### Document text
Introduction

AllegroGraph Replication is a real-time transactionally consistent data replication and data synchronization solution. It allows businesses to move and synchronize their semantic data across the enterprise. This facilitates real-time reporting, load balancing, disaster recovery, and high availability configurations.

AllegroGraph Replication is extremely reliable and best represents its capabilities in the most catastrophic situations. Current uses include keeping semantic data moving between North Sea Oil partners and managing the student success at the largest post-secondary educational institution in the US.

Why replication is useful

Organizations face more challenging technology landscapes than they did in the past. With the need to add semantic stores in a Big Data environment, they cannot afford to put this new and valuable data at risk.

Additionally, the need to use and distribute semantically sourced data throughout the organization is growing exponentially, even though budgets have been held flat or even declined in recent years.

Data thus must be protected and recoverable in case of system failures. Unexpected downtime must be minimized or eliminated.

AllegroGraph Replication is an enterprise class product that offers real-time replication and access to the semantic data, regardless of the quantity or location of the data. Replication can protect against data loss and can be a cost effective way to meet the challenges of maintaining data and access.

### Using the information
(1) Answer these from the AllegroGraph Replication overview above:
(a) What two current uses of the product does it mention?
(b) According to it, what has happened to budgets in recent years?
(c) What four kinds of work or configuration does replication facilitate?
(2) Please reproduce the AllegroGraph Replication overview above word for word, from "Organizations face more" down to "data at risk.".
(3) Write the next part of the AllegroGraph Replication overview, starting right after its final sentence.

### Records supplied

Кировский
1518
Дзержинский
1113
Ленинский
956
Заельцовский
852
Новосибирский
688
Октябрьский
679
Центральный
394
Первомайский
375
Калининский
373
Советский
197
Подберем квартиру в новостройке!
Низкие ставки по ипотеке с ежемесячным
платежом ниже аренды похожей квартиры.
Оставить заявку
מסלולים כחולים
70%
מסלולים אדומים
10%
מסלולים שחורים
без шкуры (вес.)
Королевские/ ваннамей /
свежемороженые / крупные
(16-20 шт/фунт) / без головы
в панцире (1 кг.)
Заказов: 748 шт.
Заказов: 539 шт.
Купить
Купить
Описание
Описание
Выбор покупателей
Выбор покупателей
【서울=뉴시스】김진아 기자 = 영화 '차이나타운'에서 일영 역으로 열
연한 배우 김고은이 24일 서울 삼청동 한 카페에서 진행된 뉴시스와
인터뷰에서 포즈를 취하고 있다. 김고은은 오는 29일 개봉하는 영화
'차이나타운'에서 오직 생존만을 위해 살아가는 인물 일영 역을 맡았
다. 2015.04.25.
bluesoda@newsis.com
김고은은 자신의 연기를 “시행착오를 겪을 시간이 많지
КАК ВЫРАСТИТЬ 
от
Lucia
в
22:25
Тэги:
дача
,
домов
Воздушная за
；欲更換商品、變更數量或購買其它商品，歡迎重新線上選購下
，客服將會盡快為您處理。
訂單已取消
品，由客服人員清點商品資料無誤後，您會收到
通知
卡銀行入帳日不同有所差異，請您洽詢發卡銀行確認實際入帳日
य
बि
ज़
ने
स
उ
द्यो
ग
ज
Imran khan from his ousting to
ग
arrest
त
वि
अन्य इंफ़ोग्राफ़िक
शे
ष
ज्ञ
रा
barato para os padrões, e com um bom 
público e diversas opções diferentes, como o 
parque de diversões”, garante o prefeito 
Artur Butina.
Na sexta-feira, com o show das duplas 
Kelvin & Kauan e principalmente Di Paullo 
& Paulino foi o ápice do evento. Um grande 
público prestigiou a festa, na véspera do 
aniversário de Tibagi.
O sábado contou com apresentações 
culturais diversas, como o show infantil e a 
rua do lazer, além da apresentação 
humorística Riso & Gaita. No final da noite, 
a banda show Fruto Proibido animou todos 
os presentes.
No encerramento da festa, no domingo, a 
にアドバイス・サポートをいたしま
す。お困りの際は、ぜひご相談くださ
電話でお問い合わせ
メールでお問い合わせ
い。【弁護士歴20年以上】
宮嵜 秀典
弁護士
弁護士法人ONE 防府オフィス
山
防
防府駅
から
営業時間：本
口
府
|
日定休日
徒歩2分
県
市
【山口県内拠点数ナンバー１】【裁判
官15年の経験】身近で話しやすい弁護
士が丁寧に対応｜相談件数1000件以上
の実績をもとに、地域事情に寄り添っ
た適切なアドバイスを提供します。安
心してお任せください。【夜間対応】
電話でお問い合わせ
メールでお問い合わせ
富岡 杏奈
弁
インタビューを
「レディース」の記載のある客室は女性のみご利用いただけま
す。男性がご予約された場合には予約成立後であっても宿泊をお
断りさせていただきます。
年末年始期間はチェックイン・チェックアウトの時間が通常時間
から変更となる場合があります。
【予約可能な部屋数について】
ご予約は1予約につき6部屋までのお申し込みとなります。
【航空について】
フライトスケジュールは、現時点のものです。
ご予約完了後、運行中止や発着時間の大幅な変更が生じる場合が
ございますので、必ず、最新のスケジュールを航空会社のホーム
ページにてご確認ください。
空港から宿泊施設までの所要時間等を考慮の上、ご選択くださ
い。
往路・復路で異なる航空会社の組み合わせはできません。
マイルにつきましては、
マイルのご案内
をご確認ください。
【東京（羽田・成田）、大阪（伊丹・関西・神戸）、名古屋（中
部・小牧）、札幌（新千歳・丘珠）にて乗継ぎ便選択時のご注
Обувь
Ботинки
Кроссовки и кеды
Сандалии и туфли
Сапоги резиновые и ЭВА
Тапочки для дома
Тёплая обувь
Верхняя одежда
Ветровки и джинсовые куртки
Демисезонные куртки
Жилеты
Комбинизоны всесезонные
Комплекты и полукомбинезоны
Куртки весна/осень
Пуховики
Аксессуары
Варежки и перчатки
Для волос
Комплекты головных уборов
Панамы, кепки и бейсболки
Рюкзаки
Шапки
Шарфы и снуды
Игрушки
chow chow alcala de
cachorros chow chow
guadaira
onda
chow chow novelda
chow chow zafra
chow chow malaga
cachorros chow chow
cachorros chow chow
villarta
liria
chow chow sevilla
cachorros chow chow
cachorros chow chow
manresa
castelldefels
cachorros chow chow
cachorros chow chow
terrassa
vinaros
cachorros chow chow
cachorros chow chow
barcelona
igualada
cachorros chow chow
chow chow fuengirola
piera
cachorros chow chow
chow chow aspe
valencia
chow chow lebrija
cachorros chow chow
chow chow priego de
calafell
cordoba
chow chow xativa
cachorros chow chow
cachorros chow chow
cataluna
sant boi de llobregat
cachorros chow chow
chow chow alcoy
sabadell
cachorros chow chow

### Answers to the problems
(1)
(a) Keeping semantic data moving between North Sea Oil partners, and managing the student success at the largest post-secondary educational institution in the US.
(b) Budgets have been held flat or even declined.
(c) Real-time reporting, load balancing, disaster recovery, and high availability configurations.

(2)
Organizations face more challenging technology landscapes than they did in the past. With the need to add semantic stores in a Big Data environment, they cannot afford to put this new and valuable data at risk.

(3)
Common uses for replication

Replication of semantic databases in a new Big Data world addresses the need to manage the requirements of high availability, disaster recovery, real-time reporting, distributed query load, and transactional data synchronization. AllegroGraph Replication is more than up to these tasks and provides the performance to handle the use cases of the modern enterprise.

Replication diagram

High availability/disaster recovery

Every enterprise has the mission critical need to provide data as continuously as possible. Yet disaster can threaten or stop ongoing and continuous operations. It is imperative, when the unforeseen does happen, that data is promptly recovered and put back into production use.

AllegroGraph Replication addresses high availability of semantic data in three areas:

Without a proper system in place, database failure can cause:

AllegroGraph Replication ensures not only that semantic enterprise data is never lost during downtime, but also that the data is always readily available. With AllegroGraph Replication, a standby database is always available, preventing data loss.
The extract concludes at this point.